(Saved entries)
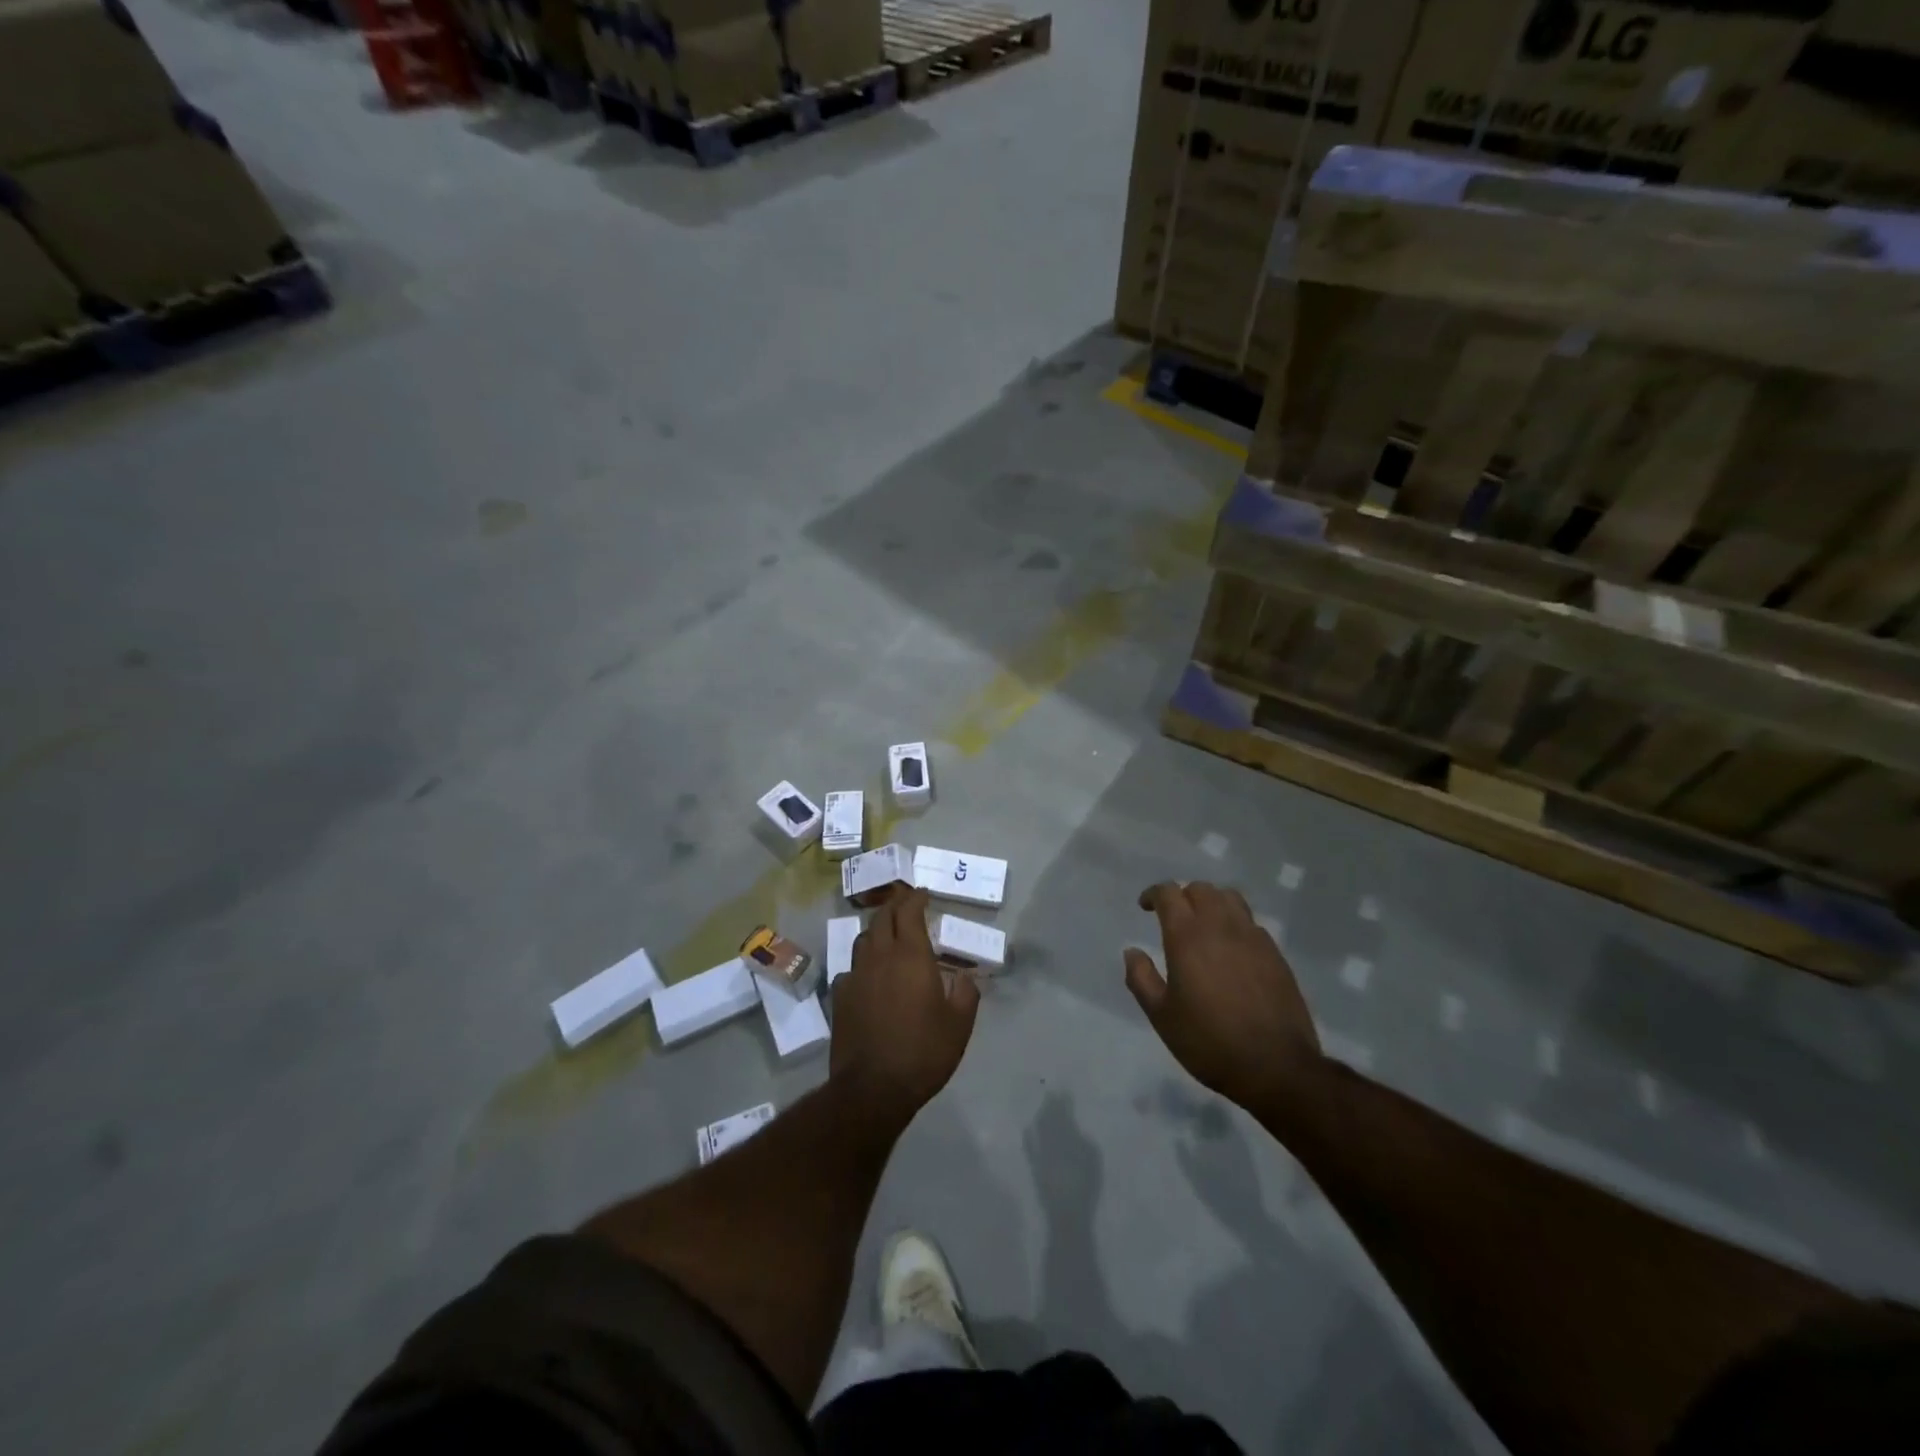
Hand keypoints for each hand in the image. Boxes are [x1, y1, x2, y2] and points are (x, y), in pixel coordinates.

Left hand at [831, 887, 978, 1120]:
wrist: (872, 1088)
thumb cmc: (923, 1052)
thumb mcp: (959, 1026)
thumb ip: (966, 994)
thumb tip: (966, 977)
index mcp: (911, 956)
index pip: (910, 912)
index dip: (916, 899)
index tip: (924, 894)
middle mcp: (880, 957)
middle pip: (882, 918)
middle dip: (895, 906)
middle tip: (907, 907)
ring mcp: (856, 975)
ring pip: (864, 939)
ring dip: (877, 931)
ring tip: (889, 937)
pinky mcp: (840, 996)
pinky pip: (851, 968)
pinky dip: (864, 963)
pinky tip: (870, 977)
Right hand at [1125, 881, 1321, 1112]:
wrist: (1276, 1067)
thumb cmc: (1209, 1042)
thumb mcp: (1162, 1016)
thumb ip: (1141, 979)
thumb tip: (1132, 951)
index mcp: (1187, 936)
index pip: (1169, 893)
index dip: (1154, 894)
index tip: (1145, 907)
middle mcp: (1221, 927)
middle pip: (1201, 889)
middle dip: (1183, 896)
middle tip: (1174, 917)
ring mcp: (1253, 938)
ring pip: (1230, 899)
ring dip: (1212, 903)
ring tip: (1204, 926)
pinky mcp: (1276, 954)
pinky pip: (1251, 923)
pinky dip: (1235, 924)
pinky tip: (1231, 950)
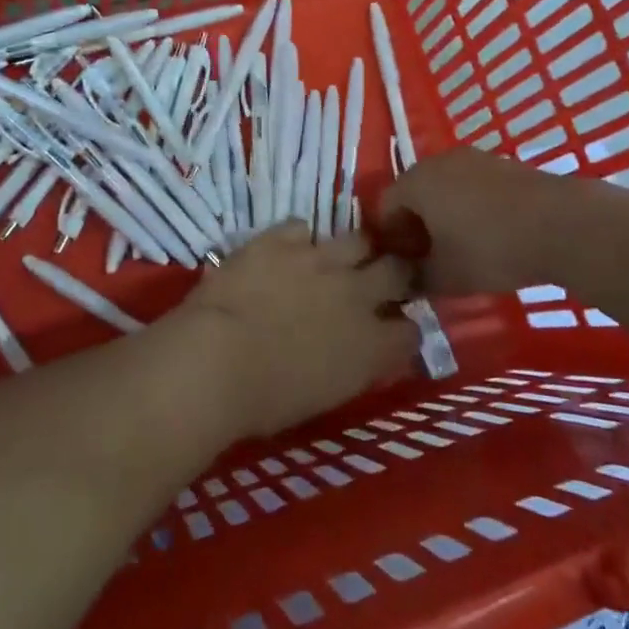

▶ [About this task] What you write must match, line for line, the records from the line containing "middle tip: (1174, 917)" through the last line, with every picture left out.

▶ [Your solution]
middle tip: (1174, 917)
ring mcp: (1253, 938)
ring pip: (1230, 899)
ring dip: (1212, 903)
ring tip: (1204, 926)
pinky mcp: (1276, 954)
pinky pip: (1251, 923)
pinky dip: (1235, 924)
pinky tip: (1231, 950)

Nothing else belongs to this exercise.